Dorothy Malone, an Oscar-winner for her performance in Written on the Wind and a television icon [...]

Dorothy Malone, an Oscar-winner for her performance in Written on the Wind and a television icon thanks to Peyton Place, has died at the age of 92.

Malone died Friday morning in Dallas, manager Burt Shapiro told Variety.

Malone's career began in 1940, but she had to wait until 1945 for her first credited roles. In 1946, she gave a scene-stealing performance in a book shop in The Big Sleep with Humphrey Bogart and Lauren Bacall.

However, it was not until 10 years later that her career took a new turn. That year, she appeared in Douglas Sirk's Written on the Wind with Bacall, Rock Hudson and Robert Stack. She won the Oscar for Best Actress in a Supporting Role as the nymphomaniac Marylee.

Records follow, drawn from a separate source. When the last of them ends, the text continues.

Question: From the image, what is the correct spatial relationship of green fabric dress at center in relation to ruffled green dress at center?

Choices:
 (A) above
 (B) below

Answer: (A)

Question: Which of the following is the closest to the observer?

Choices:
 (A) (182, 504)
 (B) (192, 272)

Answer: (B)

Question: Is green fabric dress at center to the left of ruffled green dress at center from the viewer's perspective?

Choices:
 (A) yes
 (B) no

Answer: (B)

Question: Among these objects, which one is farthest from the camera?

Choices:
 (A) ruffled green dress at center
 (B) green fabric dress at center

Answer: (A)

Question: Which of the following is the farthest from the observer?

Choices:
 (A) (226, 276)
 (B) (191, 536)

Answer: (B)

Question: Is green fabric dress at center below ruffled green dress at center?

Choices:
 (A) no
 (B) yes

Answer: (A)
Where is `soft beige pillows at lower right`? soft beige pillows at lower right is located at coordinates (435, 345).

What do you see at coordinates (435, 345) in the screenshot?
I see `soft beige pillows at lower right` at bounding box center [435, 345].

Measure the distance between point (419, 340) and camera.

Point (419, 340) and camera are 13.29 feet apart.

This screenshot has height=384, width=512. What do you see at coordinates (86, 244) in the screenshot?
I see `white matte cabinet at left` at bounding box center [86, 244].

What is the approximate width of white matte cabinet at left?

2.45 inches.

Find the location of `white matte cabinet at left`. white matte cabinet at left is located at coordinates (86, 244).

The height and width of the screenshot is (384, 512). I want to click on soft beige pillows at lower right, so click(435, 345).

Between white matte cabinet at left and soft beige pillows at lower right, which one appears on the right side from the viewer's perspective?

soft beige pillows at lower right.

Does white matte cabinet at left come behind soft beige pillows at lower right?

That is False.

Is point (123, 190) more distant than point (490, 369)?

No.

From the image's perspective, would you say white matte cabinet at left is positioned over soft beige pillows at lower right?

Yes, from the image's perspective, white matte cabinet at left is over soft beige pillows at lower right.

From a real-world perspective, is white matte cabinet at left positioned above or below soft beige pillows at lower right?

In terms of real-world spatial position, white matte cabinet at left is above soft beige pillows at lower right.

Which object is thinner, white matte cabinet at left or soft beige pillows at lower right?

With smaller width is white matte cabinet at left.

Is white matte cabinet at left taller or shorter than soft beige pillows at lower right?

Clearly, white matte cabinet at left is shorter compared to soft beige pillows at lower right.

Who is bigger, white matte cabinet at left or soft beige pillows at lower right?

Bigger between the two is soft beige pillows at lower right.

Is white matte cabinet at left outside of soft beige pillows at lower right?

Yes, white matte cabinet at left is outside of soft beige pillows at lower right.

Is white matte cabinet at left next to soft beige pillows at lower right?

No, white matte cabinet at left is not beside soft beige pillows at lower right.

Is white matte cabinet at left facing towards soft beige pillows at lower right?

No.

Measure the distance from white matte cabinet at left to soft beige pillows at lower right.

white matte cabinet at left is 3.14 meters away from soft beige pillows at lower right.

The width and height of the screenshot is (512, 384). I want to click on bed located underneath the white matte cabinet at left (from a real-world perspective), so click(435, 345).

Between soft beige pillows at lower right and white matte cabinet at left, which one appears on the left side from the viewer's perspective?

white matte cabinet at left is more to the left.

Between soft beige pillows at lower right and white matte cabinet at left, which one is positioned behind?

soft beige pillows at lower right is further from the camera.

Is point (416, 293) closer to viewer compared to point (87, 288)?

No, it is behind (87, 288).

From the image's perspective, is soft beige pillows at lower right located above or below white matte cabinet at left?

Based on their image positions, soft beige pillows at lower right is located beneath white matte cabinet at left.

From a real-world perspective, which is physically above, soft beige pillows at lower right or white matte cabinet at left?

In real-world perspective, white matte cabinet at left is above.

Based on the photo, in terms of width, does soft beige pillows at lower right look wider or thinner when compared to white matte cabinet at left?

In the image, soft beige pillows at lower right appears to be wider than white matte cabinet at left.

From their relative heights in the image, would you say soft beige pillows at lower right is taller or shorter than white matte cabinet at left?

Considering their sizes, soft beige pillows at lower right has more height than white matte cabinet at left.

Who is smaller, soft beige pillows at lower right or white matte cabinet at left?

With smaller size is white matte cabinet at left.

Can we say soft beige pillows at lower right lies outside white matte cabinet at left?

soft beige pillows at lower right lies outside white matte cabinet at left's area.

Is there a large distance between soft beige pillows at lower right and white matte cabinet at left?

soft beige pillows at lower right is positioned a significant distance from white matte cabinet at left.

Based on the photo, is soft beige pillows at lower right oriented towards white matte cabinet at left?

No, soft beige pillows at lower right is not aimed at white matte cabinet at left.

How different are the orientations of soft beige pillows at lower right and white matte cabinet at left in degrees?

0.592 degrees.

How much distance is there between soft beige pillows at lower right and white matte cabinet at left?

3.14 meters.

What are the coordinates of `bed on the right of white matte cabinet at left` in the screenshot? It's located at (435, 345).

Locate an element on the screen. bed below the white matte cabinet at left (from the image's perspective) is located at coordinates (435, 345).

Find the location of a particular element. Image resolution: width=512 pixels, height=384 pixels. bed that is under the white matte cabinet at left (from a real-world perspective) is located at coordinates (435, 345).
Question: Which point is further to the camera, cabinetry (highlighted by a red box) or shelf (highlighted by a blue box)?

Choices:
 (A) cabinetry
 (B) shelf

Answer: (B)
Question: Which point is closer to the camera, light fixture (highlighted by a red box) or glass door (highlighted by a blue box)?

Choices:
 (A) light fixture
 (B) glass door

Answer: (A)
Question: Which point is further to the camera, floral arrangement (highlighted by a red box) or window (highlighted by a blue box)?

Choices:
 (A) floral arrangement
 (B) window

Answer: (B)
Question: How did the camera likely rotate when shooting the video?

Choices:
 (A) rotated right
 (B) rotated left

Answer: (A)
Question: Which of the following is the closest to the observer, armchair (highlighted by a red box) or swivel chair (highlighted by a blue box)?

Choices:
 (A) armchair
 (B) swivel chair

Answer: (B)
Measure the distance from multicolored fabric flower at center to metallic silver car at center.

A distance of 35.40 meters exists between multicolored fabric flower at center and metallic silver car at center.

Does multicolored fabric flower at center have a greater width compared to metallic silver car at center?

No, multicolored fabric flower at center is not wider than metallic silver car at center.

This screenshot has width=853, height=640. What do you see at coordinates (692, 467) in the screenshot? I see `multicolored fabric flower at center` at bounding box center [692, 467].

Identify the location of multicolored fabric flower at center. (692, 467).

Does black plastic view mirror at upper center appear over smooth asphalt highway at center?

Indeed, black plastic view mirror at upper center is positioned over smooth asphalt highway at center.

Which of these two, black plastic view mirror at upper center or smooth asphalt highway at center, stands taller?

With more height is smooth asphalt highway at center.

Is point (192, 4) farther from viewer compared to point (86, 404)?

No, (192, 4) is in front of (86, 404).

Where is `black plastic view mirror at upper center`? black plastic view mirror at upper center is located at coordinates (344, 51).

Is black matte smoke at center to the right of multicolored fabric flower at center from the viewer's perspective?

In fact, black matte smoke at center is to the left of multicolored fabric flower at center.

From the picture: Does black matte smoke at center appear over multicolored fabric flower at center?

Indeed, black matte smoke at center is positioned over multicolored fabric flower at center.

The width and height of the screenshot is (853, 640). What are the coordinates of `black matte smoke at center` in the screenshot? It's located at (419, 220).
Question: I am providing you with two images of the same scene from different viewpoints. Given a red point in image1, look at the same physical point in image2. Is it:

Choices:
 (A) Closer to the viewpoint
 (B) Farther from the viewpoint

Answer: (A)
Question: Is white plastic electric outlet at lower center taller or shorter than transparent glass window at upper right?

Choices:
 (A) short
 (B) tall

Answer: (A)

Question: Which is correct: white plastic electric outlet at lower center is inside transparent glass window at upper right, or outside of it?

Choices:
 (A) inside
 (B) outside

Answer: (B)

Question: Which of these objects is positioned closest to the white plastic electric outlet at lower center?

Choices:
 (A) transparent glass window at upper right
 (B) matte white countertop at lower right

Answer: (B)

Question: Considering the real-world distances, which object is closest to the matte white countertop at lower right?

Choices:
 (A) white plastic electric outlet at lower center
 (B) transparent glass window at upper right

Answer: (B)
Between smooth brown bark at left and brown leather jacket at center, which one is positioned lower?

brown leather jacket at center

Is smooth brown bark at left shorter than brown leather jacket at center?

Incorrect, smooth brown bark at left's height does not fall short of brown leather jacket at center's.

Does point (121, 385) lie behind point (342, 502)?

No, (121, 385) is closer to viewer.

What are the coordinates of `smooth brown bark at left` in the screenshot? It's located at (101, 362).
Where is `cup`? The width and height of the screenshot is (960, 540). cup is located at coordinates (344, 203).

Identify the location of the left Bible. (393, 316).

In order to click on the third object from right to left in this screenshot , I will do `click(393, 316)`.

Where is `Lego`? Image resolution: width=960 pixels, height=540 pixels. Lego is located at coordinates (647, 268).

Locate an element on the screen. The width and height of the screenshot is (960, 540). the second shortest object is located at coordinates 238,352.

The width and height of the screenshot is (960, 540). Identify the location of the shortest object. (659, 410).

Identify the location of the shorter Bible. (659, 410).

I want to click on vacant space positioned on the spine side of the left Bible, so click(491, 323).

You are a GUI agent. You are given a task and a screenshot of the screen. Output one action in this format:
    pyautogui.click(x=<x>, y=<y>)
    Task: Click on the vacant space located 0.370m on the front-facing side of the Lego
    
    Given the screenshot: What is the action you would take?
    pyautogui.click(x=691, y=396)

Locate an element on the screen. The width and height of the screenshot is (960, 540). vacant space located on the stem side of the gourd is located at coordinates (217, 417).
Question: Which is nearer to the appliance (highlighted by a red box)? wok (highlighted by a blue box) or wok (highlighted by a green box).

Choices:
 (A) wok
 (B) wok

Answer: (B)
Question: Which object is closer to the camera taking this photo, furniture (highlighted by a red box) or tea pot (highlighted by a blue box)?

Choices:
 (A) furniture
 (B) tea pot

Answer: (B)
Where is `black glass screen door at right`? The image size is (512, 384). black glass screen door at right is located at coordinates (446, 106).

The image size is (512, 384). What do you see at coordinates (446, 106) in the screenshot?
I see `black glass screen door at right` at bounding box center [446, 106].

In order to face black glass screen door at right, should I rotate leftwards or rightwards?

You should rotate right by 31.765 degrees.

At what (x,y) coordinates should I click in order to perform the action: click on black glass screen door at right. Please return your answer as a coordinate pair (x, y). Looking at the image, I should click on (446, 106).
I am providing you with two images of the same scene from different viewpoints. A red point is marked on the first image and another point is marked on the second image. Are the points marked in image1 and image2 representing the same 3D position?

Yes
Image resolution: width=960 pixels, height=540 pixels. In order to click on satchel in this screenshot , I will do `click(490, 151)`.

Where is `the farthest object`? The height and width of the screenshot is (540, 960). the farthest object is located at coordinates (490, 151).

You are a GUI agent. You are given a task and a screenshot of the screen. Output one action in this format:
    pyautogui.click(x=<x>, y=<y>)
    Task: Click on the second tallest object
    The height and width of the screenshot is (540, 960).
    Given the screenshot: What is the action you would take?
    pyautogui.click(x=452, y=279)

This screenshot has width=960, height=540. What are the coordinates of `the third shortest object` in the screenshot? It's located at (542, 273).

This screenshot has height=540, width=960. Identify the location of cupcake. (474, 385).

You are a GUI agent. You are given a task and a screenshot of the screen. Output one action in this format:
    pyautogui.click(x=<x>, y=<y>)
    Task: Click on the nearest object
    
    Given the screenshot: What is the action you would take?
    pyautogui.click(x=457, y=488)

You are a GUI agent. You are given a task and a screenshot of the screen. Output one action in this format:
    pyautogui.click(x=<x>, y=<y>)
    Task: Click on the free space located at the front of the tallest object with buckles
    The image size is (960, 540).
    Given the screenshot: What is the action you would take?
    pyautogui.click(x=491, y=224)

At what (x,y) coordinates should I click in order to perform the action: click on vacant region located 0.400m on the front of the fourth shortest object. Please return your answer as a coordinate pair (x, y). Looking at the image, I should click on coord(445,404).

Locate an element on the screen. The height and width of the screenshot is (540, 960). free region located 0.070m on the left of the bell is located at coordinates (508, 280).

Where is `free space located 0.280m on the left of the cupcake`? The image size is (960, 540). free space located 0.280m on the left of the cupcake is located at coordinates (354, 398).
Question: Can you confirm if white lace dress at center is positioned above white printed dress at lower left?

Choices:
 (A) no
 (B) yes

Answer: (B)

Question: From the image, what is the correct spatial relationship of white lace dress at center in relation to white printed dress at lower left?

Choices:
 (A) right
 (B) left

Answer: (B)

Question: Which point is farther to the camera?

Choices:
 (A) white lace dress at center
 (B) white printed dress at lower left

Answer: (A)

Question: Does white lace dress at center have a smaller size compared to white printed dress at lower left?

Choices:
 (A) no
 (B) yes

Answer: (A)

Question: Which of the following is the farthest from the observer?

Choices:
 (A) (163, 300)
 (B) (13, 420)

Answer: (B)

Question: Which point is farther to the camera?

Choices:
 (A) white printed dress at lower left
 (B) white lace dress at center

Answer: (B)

The Oscar led to roles in Too Much, Too Soon, Man of a Thousand Faces and Warlock. She also appeared with Hudson in The Tarnished Angels and The Last Sunset.

In the 1960s, she began focusing on television. She played Constance Mackenzie on Peyton Place from 1964 to 1968, and appeared in subsequent reunion movies. Her other TV projects included Rich Man, Poor Man and Condominium.

In 1992, she appeared in her final film, Basic Instinct. She plated a mother convicted of killing her family in the Michael Douglas-Sharon Stone film.

Malone, who was born Dorothy Maloney in Chicago, drew up in Dallas. She attended Southern Methodist University. She was married and divorced three times.

Malone is survived by her two daughters from her marriage to Jacques Bergerac, Mimi and Diane. She moved her family back to Dallas in the late 1960s.

"She was always a joy. When I had a scene with her, I knew it was going to be a good one," Malone's Peyton Place co-star Ed Nelson told the Los Angeles Times in 2009. "Dorothy had one quality that they never captured, and that was her marvelous sense of humor. We used to laugh around the set all the time."

Her daughter Mimi told the Times in 2009 that her mother's down-to-earth quality would "play well right now."

"It's not something you can be taught. She was always down-home and caring about her family, but when she would turn it on [for the camera], it was like magic to watch," Malone's daughter said.